At this moment, however, as the industry remains in a phase of rapid build out, experimentation, and ongoing recalibration, it may be worth exercising some patience before naming definitive bottlenecks. Not because the problems do not exist, but because the system itself is still taking form.

From the energy sector to on site deployment, and further upstream to the supply side, the constraints observed at each position are often real. What they describe, however, are pressures experienced from specific vantage points rather than a system that has already settled into a fixed state. When such localized experiences are quickly elevated into overarching conclusions, narratives tend to run ahead of reality.

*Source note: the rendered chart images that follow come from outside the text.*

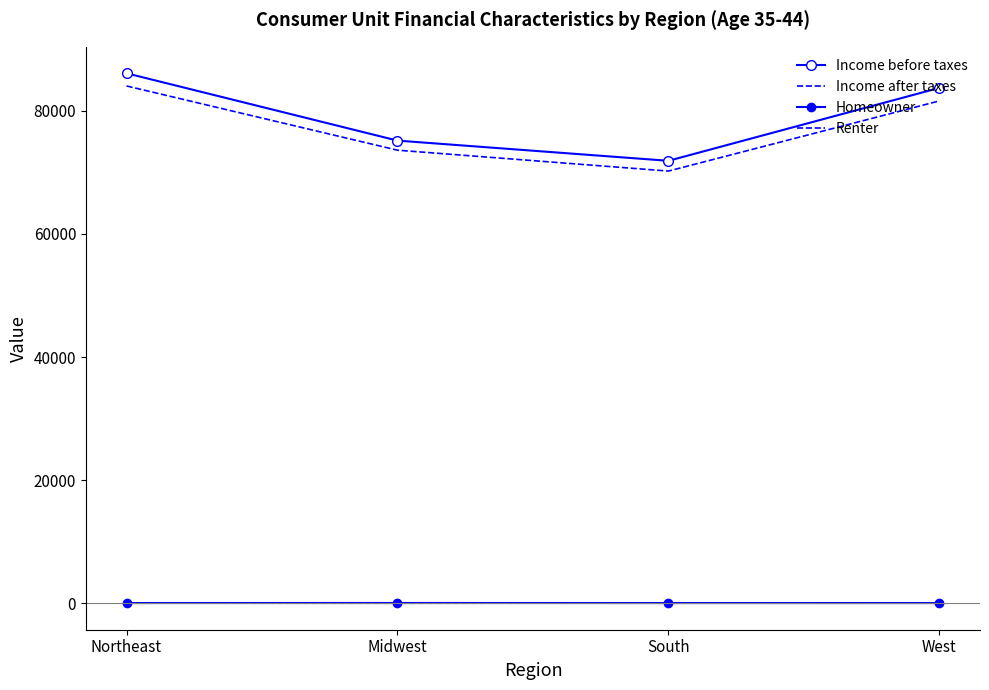

What is the label of the 1st point from the left?

Northeast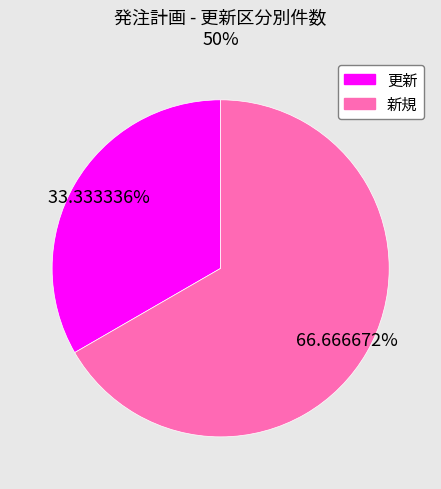

What is the majority slice?

新規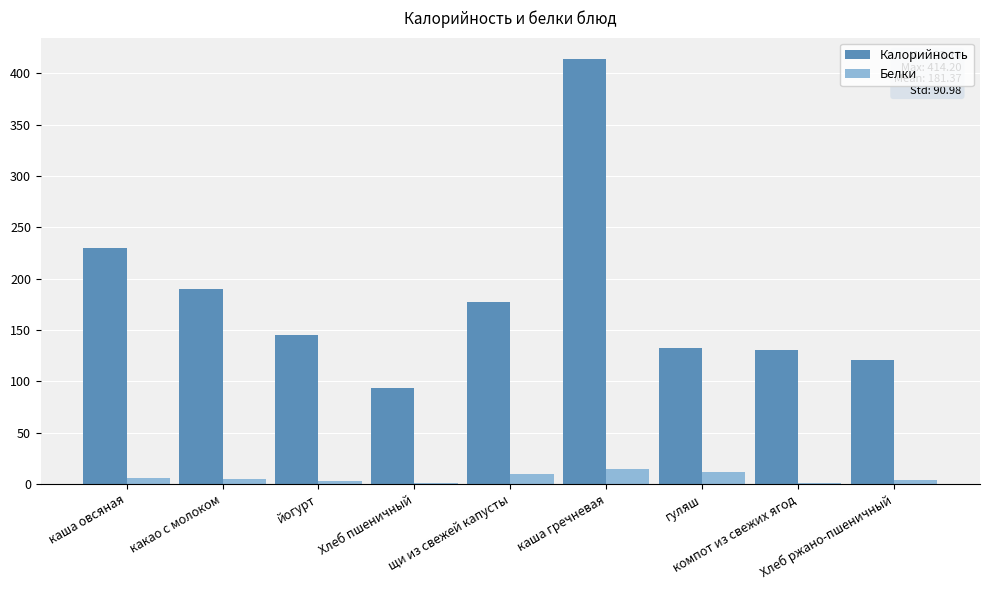

What is the sum of all Калорийность values?

1632.3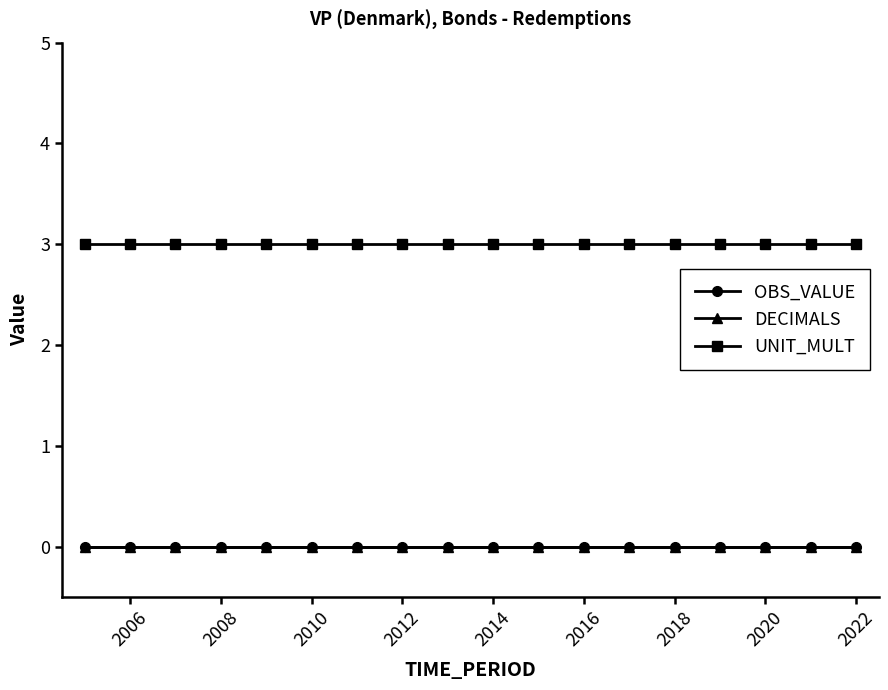

How many lines are shown in the chart?

3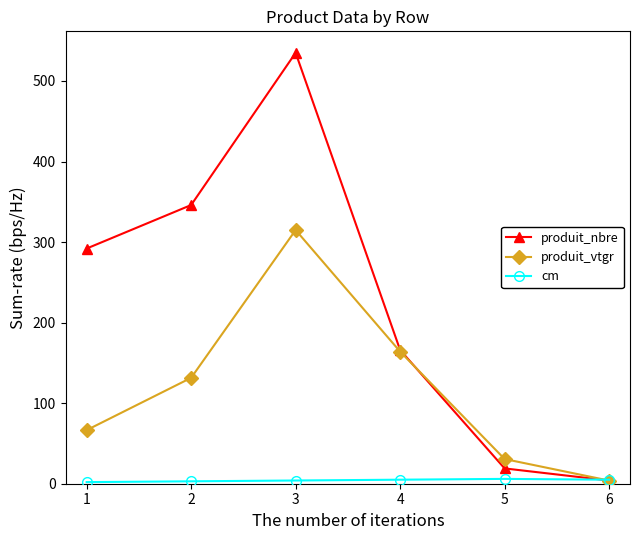

The produit_nbre series shows 58.8 at 3. True or false?

False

The perspective expressed by TSMC during its recent earnings calls offers a clear illustration of this positional difference. For supply side actors operating with confirmed orders, the most immediate constraints naturally center on capacity, productivity, and workforce availability, not on whether the system will ultimately be constrained by power. This is not a question of right or wrong. It reflects the fact that different positions, at different moments, will surface different problems. As time passes and usage patterns gradually take shape, these constraints will continue to be reordered.

For this reason, before AI usage has meaningfully stabilized, any claim about where the system will ultimately be constrained remains a provisional judgment. What appears to be the most reasonable explanation today may not be the one that holds two or three years from now.

Before power anxiety takes hold, after infrastructure narratives have taken shape, and even as capacity and talent pressures emerge on the supply side, the question most deserving of sustained attention remains unresolved.

How will AI actually be used.

For now, there is no definitive answer. And perhaps that is precisely why the question deserves to be revisited, again and again.

Note: AI tools were used both to refine clarity and flow in writing, and as part of the research methodology (semantic analysis). All interpretations and perspectives expressed are entirely my own.